Sunday, October 21, 2007

(past crazy) The Daily Crazy - 9/28/07

*singing*
"hot like hot wings with hot chocolate in he-ll

cold like in my isolation cell
in the winter
while kissing mr. freeze
take the weather man
and throw him away
love is a desert and i need it to rain
you are so good at keeping me company

you are relating to a psychopath
your role model is in therapy
you must be real far gone
you're relating to a psychopath

noah's elephants are leaving the ark in eights
during the upside of my manic depressive state
crickets sing in 3 part harmony
i try to walk away
i choke and i stumble
i'm flying back so listen close when i mumble
that you are so good at keeping me company

you are relating to a psychopath
your role model is in therapy
you must be real far gone
you're relating to a psychopath

it never adds up when you do your math
you're relating to a psychopath
yes i'm real far gone
you're relating to a psychopath

medication is slow
and it's when it kicks in
that my mind chooses to go
my feel better begins
just when i get attached
it endsit's insane
I’d rather remain a psycho

1 2 3 4

cartoon figures dance in my head
i said love is butter won't you be my bread
you are so good at keeping me company

you are relating to a psychopath
your role model is in therapy
you must be real far gone
you're relating to a psychopath

it never adds up when you do your math
you're relating to a psychopath
yes i'm real far gone
you're relating to a psychopath

oh a psychopath
i am demented
my mind is bendin'
my brain is twisted
baby keep me company

you must be a psycho too
love is butter won't you be my bread
that's what i said
psychotic
psychosis
my manic depressive state is great
on the upside
it's the love side

love is butter won't you be my bread
did you hear what i said"
- Macy Gray (Relating to a Psychopath)


Gotta love Macy Gray.

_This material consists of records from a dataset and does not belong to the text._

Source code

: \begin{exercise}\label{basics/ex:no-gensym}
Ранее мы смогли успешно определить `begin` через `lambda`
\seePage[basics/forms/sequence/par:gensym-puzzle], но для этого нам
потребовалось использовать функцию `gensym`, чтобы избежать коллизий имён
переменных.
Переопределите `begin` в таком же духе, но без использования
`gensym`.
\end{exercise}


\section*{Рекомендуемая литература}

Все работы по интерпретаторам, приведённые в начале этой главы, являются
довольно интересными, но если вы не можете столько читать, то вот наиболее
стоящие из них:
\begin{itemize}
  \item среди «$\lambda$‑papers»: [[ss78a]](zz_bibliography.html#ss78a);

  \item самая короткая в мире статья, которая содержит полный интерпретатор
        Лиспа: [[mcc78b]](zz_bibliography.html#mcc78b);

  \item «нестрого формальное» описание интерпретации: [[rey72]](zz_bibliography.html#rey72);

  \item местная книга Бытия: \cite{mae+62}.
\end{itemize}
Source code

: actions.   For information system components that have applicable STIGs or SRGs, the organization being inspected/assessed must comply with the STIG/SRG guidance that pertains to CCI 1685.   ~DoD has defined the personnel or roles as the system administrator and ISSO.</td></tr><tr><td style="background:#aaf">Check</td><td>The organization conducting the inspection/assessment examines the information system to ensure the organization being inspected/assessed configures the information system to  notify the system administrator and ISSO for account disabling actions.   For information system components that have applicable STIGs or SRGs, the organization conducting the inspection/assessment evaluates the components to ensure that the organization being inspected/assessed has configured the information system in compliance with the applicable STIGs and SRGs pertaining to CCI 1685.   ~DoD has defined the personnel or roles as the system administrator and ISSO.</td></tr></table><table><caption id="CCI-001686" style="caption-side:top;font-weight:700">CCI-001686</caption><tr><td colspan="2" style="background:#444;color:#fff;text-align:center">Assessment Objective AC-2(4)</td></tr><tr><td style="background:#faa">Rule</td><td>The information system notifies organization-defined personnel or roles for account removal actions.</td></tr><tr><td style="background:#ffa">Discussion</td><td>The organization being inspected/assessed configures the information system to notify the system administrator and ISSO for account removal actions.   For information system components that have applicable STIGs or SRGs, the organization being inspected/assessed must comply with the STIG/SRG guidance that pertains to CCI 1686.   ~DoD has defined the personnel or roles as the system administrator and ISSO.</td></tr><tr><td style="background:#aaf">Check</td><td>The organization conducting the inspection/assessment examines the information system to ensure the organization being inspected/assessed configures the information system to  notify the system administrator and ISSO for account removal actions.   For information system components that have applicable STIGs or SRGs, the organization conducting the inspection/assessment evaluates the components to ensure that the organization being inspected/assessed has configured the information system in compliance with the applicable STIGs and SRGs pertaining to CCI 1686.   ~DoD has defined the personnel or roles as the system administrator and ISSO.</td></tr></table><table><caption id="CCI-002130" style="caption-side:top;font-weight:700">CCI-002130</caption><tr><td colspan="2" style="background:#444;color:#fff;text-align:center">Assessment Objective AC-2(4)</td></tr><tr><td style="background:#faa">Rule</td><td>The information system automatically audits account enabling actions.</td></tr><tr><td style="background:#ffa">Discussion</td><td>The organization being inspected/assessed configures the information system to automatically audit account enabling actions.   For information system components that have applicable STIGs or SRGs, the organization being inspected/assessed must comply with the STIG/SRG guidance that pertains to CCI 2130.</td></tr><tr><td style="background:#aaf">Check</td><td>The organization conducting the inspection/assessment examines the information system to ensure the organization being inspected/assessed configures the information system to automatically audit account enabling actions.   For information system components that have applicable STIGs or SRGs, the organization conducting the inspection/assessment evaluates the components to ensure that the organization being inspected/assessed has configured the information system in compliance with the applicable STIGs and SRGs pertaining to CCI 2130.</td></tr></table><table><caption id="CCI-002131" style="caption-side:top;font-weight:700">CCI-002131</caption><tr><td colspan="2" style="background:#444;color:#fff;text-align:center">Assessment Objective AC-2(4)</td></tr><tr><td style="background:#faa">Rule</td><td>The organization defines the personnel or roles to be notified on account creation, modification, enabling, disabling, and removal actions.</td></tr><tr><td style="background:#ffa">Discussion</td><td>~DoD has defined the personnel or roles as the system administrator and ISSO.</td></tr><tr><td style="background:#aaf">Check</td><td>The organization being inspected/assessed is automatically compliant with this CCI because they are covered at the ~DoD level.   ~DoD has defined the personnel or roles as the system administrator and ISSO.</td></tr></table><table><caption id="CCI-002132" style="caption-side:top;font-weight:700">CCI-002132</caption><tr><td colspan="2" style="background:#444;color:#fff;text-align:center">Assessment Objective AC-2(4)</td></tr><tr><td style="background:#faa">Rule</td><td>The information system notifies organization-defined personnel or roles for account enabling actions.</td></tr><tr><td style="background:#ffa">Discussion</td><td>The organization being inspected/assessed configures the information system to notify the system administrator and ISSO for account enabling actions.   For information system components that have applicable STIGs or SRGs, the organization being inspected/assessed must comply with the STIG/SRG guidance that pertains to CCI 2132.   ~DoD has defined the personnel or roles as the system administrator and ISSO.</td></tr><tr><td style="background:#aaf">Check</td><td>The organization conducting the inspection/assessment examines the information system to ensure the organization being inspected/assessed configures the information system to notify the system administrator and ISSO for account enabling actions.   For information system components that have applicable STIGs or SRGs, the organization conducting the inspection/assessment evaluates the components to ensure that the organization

That woman is COMPLETELY out of her mind and I love her. :) I had to throw the whole song in here... it's too funny! Enjoy! And of course, if you want to hear it... there is always my ever faithful companion. YouTube.


http://youtube.com/watch?v=5E6RDQamql8

HAPPY FRIDAY EVERYONE!!!

So ask yourselves... what kind of day is today? Is it a Peanut Butter Cracker & Tuna Sandwich kind of day? Or a Wheat & Cheese Cracker & Egg Salad Sandwich day?

Know what kind of day it is for ME? It's a .... "SWEET! It's Friday and there's bagels and munchkins in the kitchen for a birthday" kind of day.
*grinning from ear to ear...*

I wonder what this means... will it bring luck? Or DOOM.... *du du duuuuuuun* Stay tuned....
*she says as she quivers with fear and anticipation...*

Funny stuff...

funny 1
Mrs. Davidson's dishwasher quit working, so she called a Repairman. He couldn't accommodate her with an evening appointment, and, since she had to go to work the next day, she told him: "I'll leave the key under the mat. Fix the dishwasher, leave the bill on the counter, and I'll mail you the check. By the way, don't worry about my Doberman. He won't bother you. But, whatever you do, not under any circumstances talk to my parrot!"


When the repairman arrived at Mrs. Davidson's apartment the next day, he discovered the biggest and meanest looking doberman he had ever seen. But, just like she had said, the dog just lay there on the carpet, watching the repairman go about his business.

However, the whole time he was there, the parrot drove him nuts with his incessant cursing, yelling, and name-calling. Finally the repairman couldn't stand it any longer and yelled: "Shut up, you stupid ugly bird!" To which the parrot replied: "Get him, Spike!

funny 2
A guy walks into a bar with a giraffe and says, "A beer for me, and one for the giraffe, please." So they proceed to drink. Then: "...a shot for me and one for the giraffe, too" And they keep drinking all evening.


Finally the giraffe passes out on the floor of the bar. The guy pays the tab and gets up to leave. The bartender shouts out, "Hey! You're not going to leave that lying on the floor, are you?"

The guy replies "That's not a lion... it's a giraffe."